Methods: a cross-sectional review of 194 medical records of RhD-negative pregnant women managed at Kenyatta National Hospital (KNH) between 2013 and 2019 was conducted. Data on sociodemographic, obstetric, and clinical characteristics were extracted and analyzed using SPSS version 23. Multivariable logistic regression was performed to determine associations between Rh isoimmunization and adverse pregnancy outcomes. Adjusted odds ratios (aORs) with 95% confidence intervals were calculated, and p<0.05 was considered statistically significant.
Results: the mean age (SD) of participants was 30.1 years, and the mean gestational age at delivery was 38.9 weeks. Most participants were multigravida (69.1%) and married (91.2%). The prevalence of Rh isoimmunization was 4.1%. Isoimmunized women had significantly higher odds of miscarriage (aOR 5.64, 95% CI 1.48-21.53; p=0.01), hydrops fetalis (aOR 8.72, 95% CI 2.10-36.12; p<0.001), intrauterine foetal death (aOR 9.83, 95% CI 2.75-35.12; p<0.001), low birth weight <2500g (aOR 7.40, 95% CI 1.93-28.43; p=0.004), and poor APGAR score <7 at 5 minutes (aOR 10.26, 95% CI 2.98-35.32; p<0.001). Neonates of isoimmunized mothers were also more likely to require neonatal intensive care unit (NICU) admission (aOR 6.92, 95% CI 1.41-33.84; p=0.02).

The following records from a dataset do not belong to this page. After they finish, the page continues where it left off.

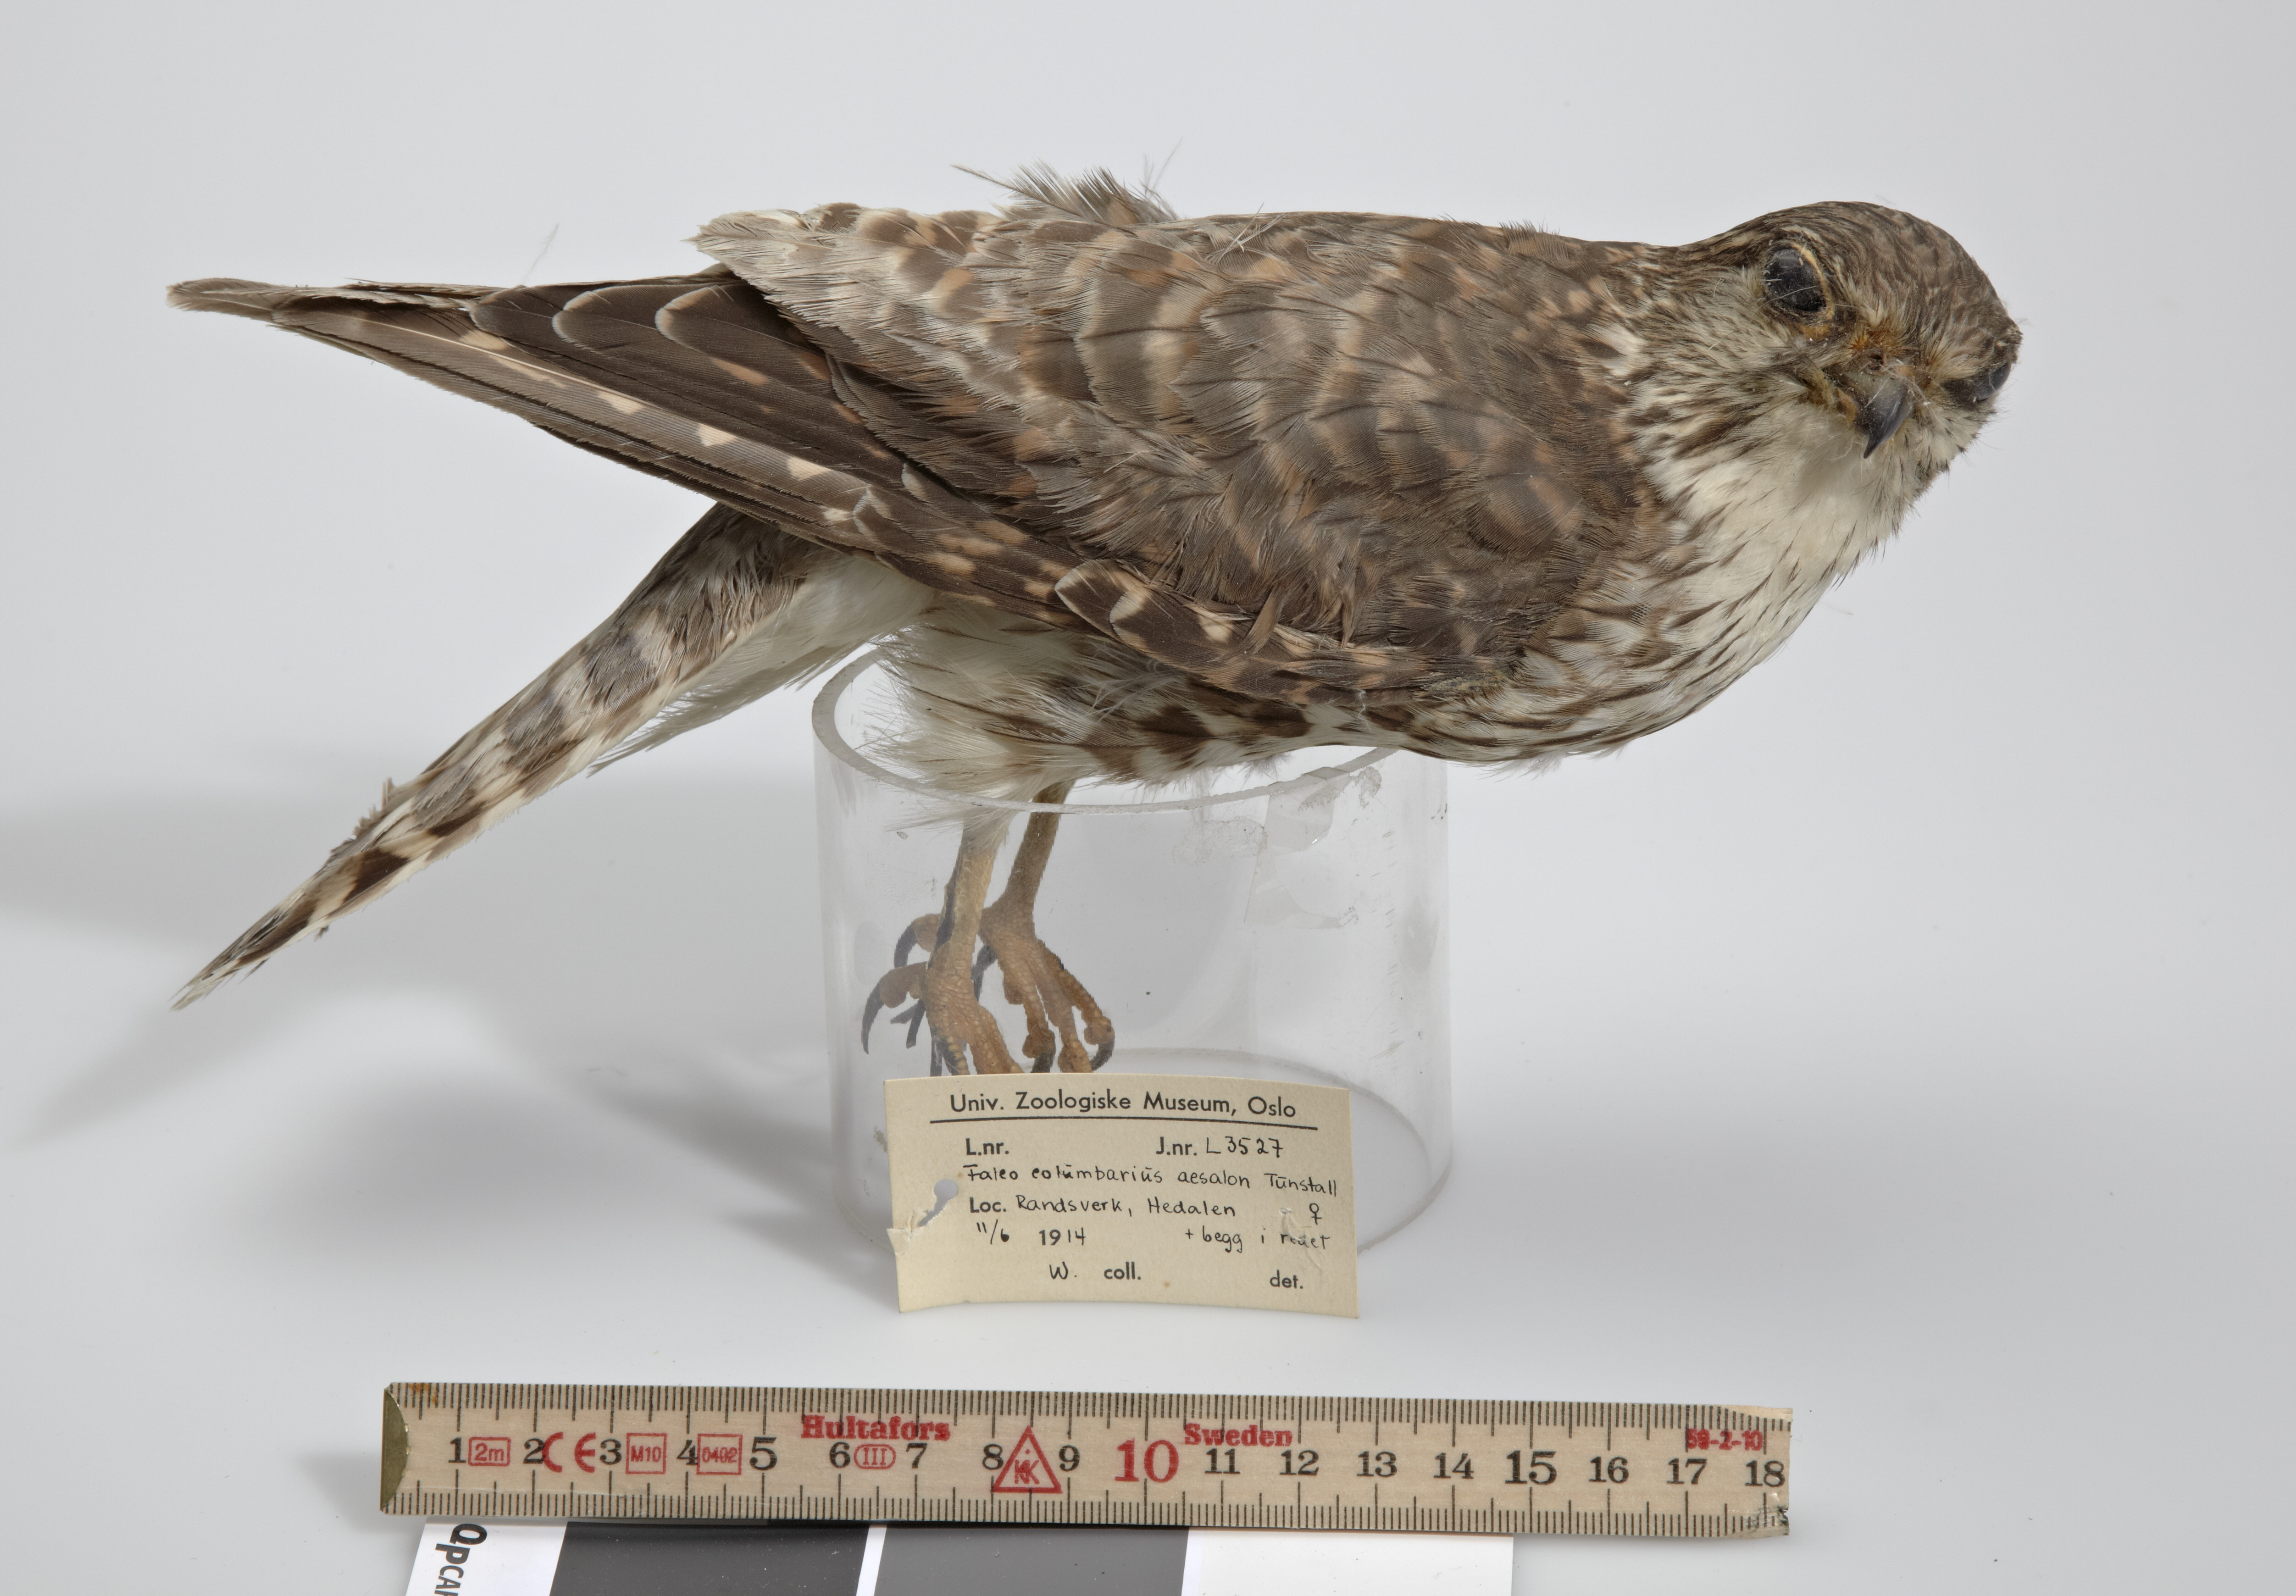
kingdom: Animalia
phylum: Chordata
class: Aves
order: Falconiformes
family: Falconidae
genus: Falco
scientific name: Falco columbarius
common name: Merlin
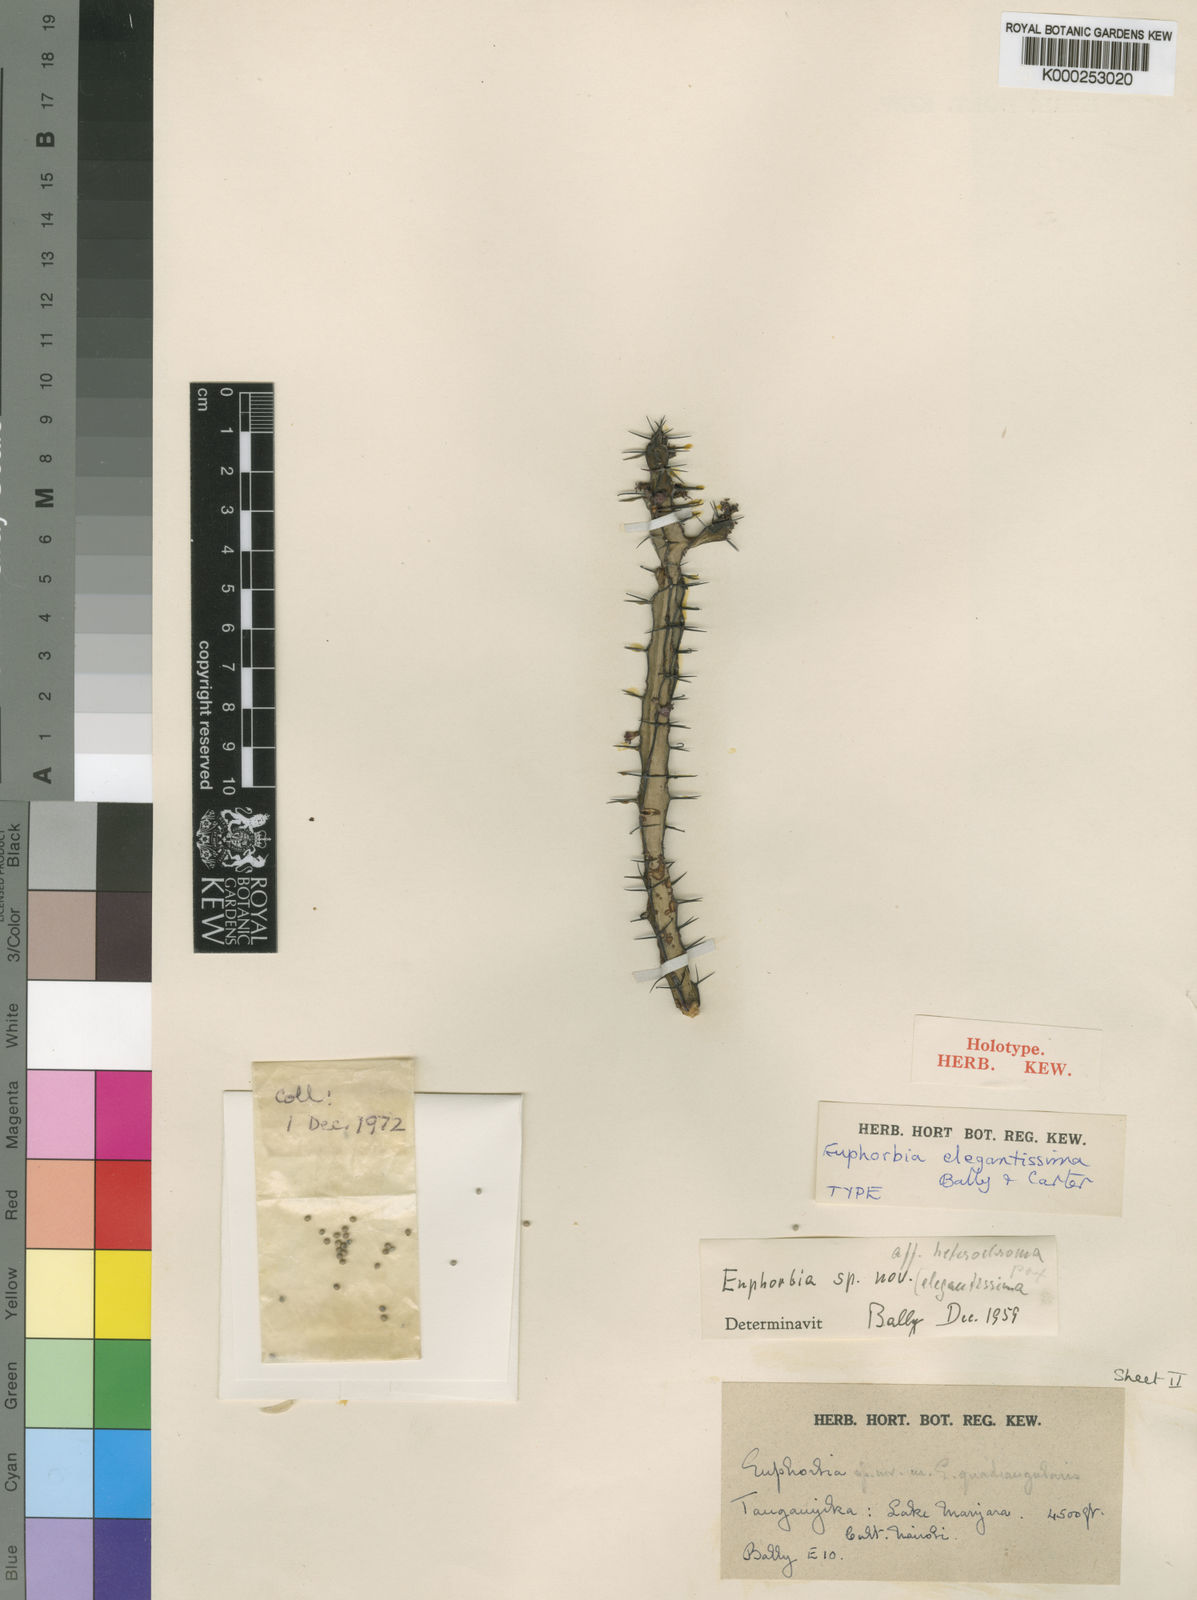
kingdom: Plantae
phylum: Tracheophyta
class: Magnoliopsida
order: Malpighiales
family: Euphorbiaceae
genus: Euphorbia
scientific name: Euphorbia elegantissima
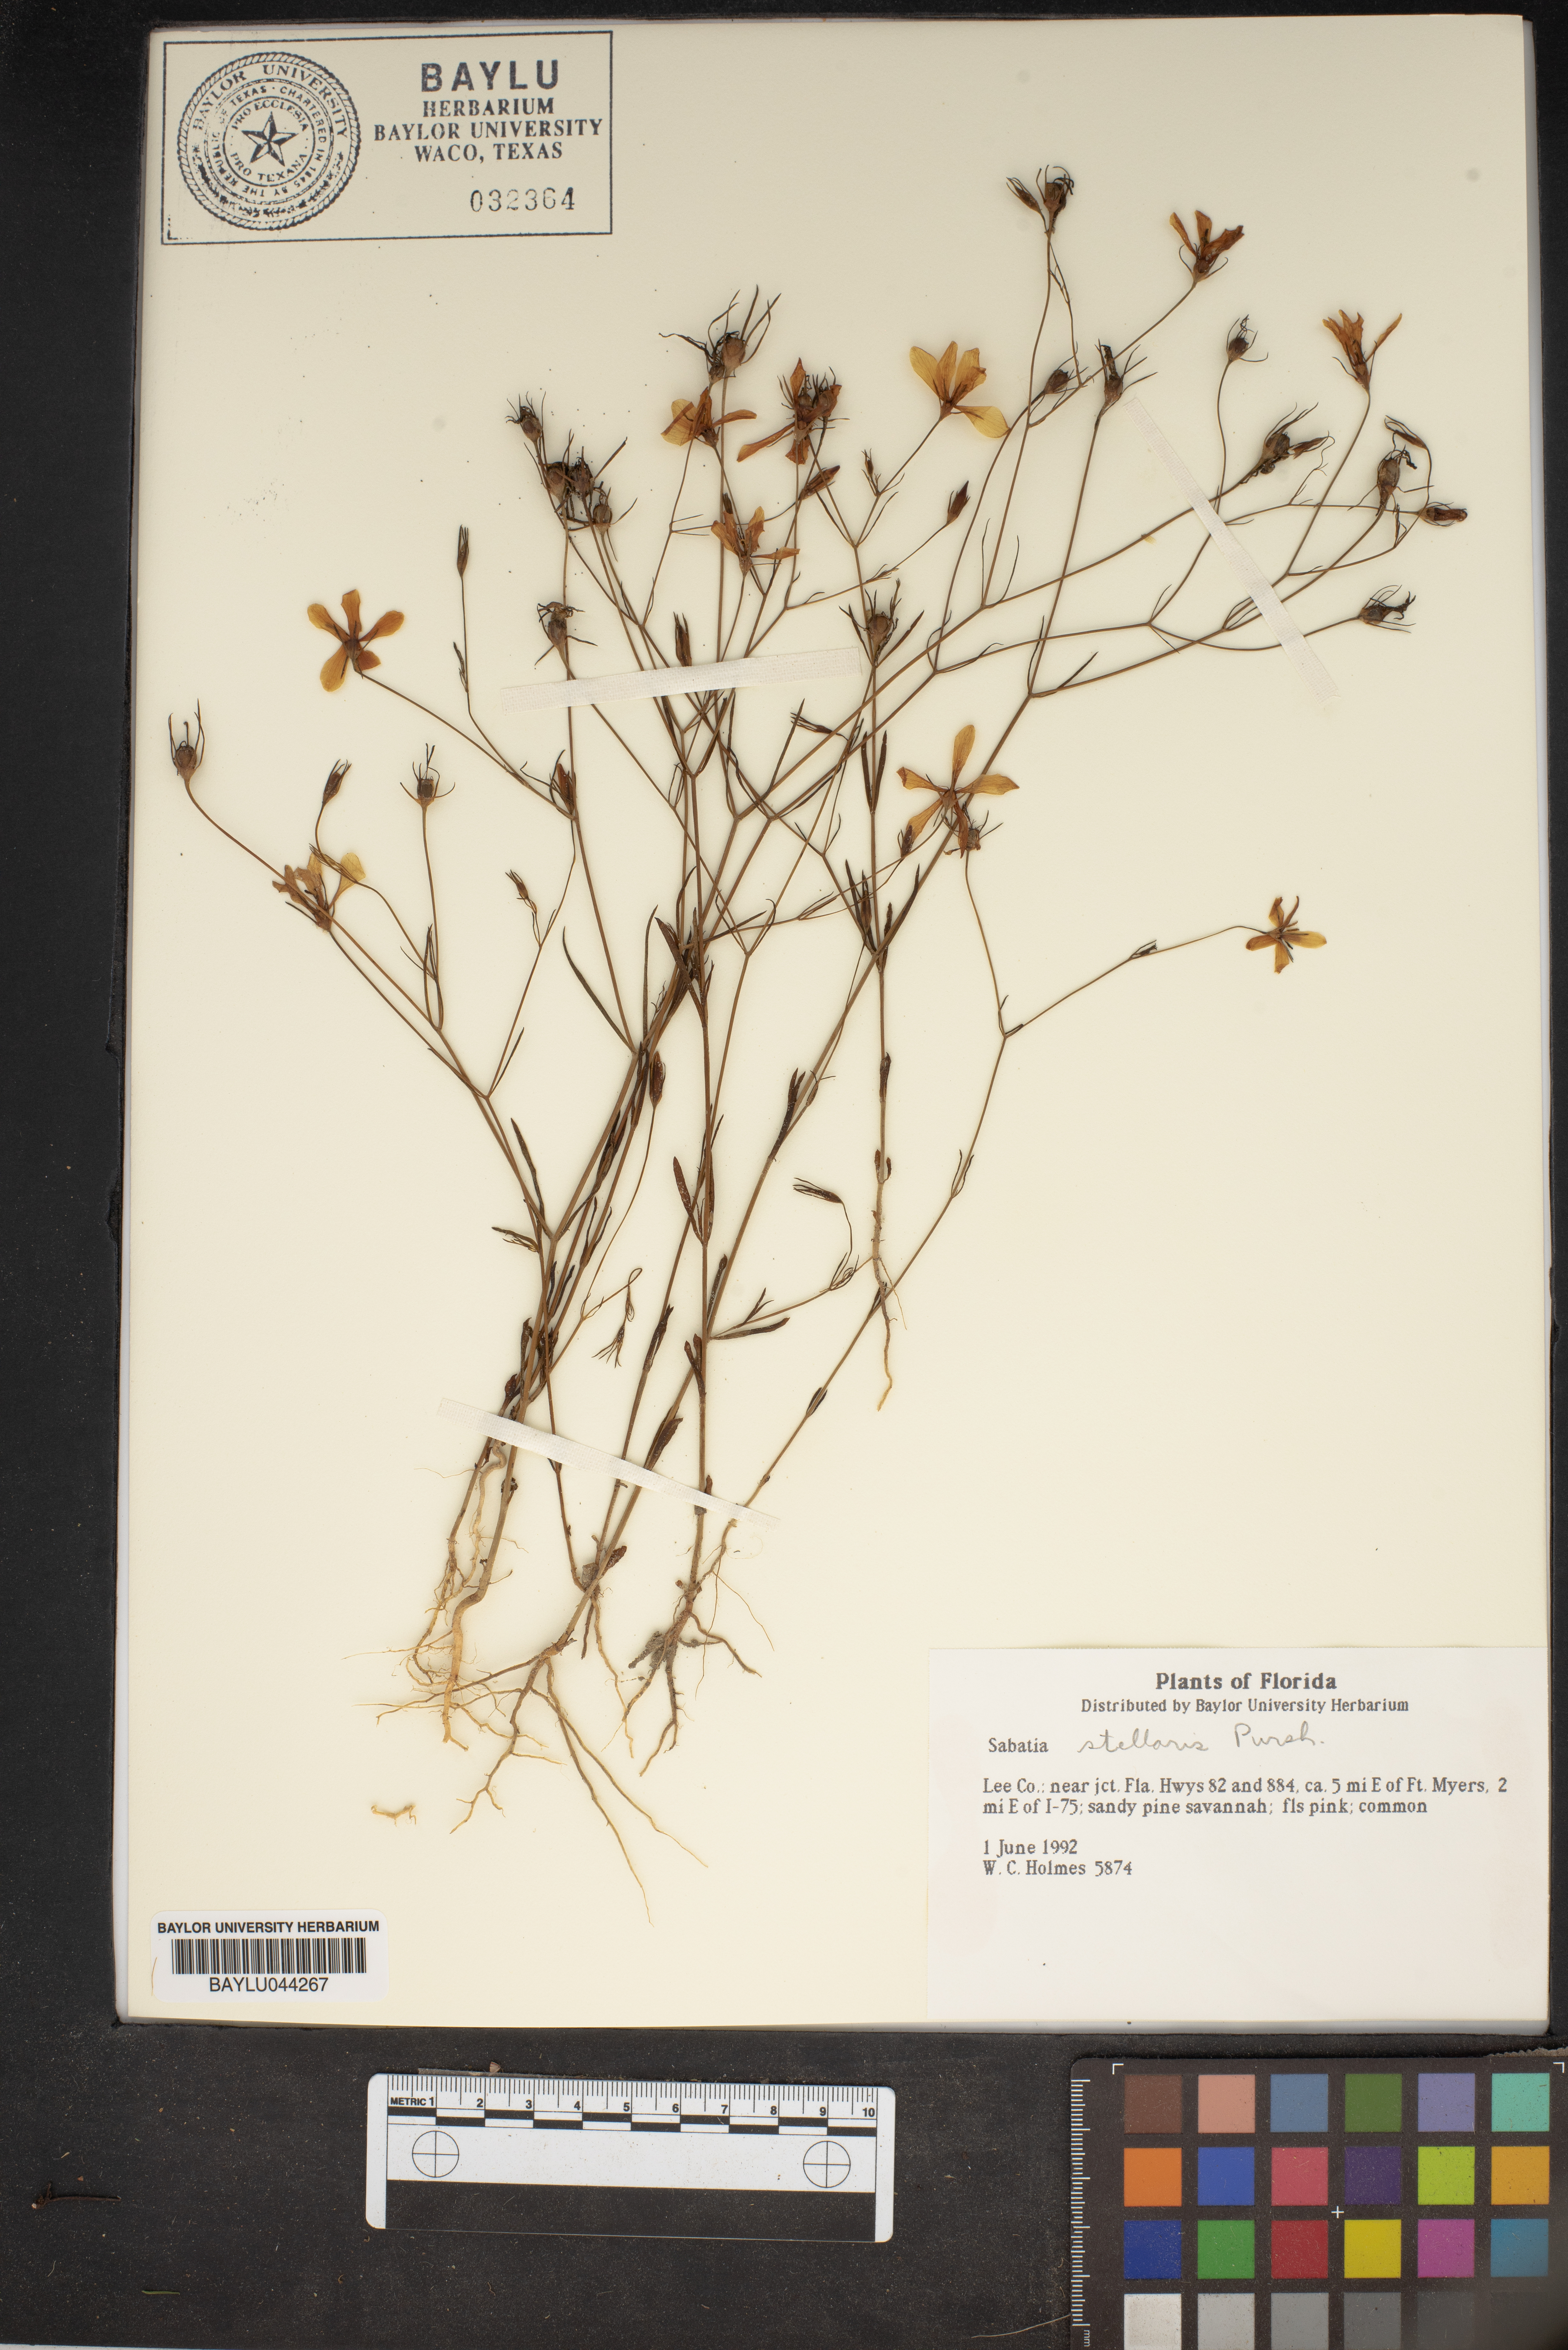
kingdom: Plantae
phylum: Tracheophyta
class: Magnoliopsida
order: Gentianales
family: Gentianaceae
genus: Sabatia
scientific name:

Conclusion: the prevalence of Rh isoimmunization among RhD-negative women at KNH was 4.1%. Isoimmunization was significantly associated with miscarriage, hydrops fetalis, IUFD, low birth weight, poor APGAR scores, and NICU admission. Strengthening routine anti-D prophylaxis and improving documentation of its administration after pregnancy loss or delivery are critical to reducing isoimmunization and related complications.